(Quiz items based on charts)
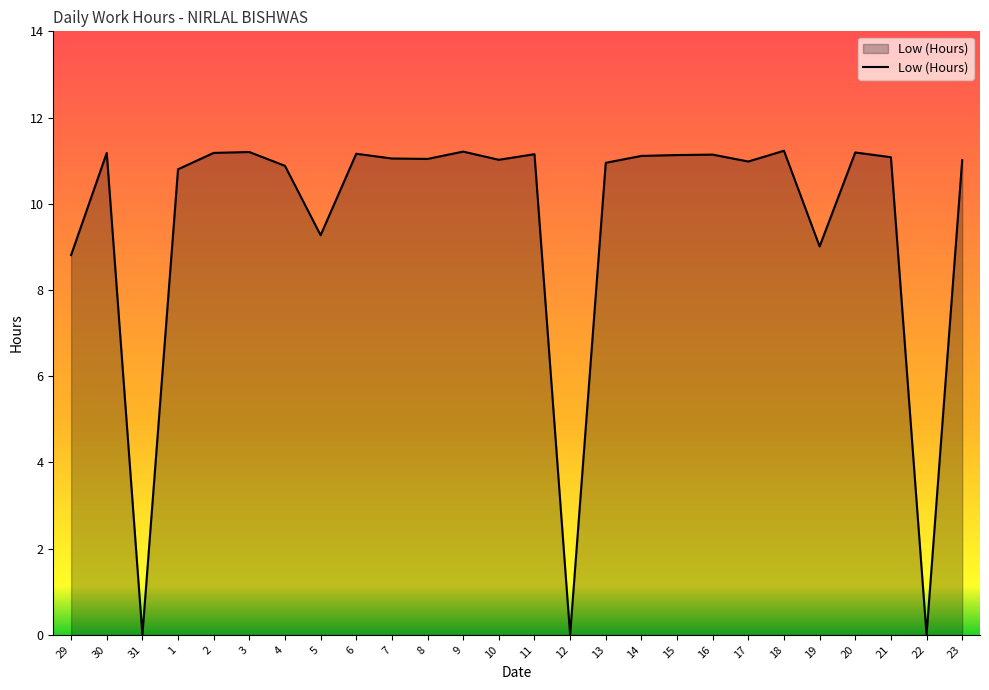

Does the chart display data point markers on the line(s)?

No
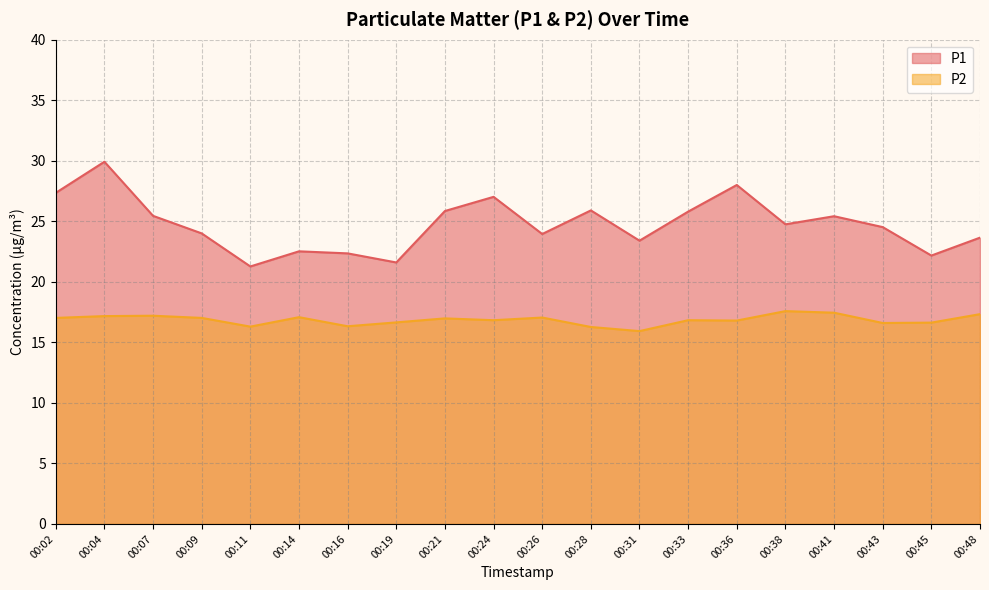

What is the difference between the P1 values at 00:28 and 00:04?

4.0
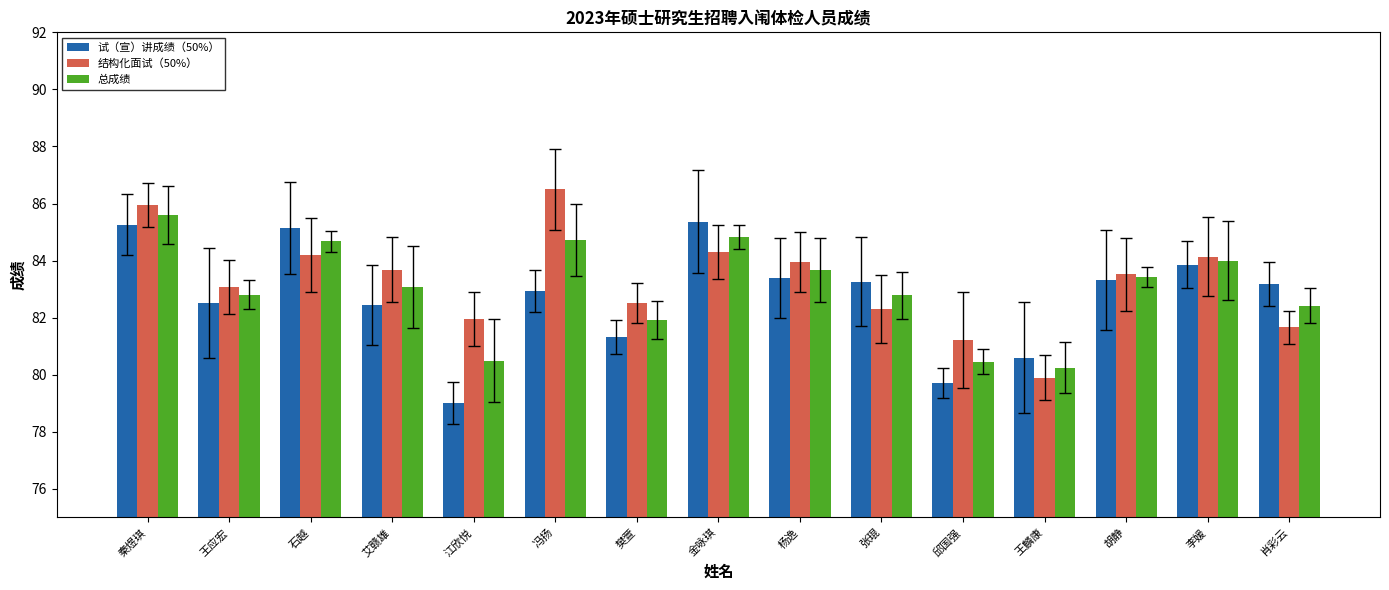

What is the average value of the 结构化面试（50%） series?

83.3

GOAL OF THE EXERCISE
Write out the listing again with "chart" swapped for "graph" and everything else left unchanged. Leave out the pictures.

YOUR RESPONSE
Does the graph display data point markers on the line(s)?

No

What is the difference between the P1 values at 00:28 and 00:04?

4.0

What is the average value of the 结构化面试（50%） series?

83.3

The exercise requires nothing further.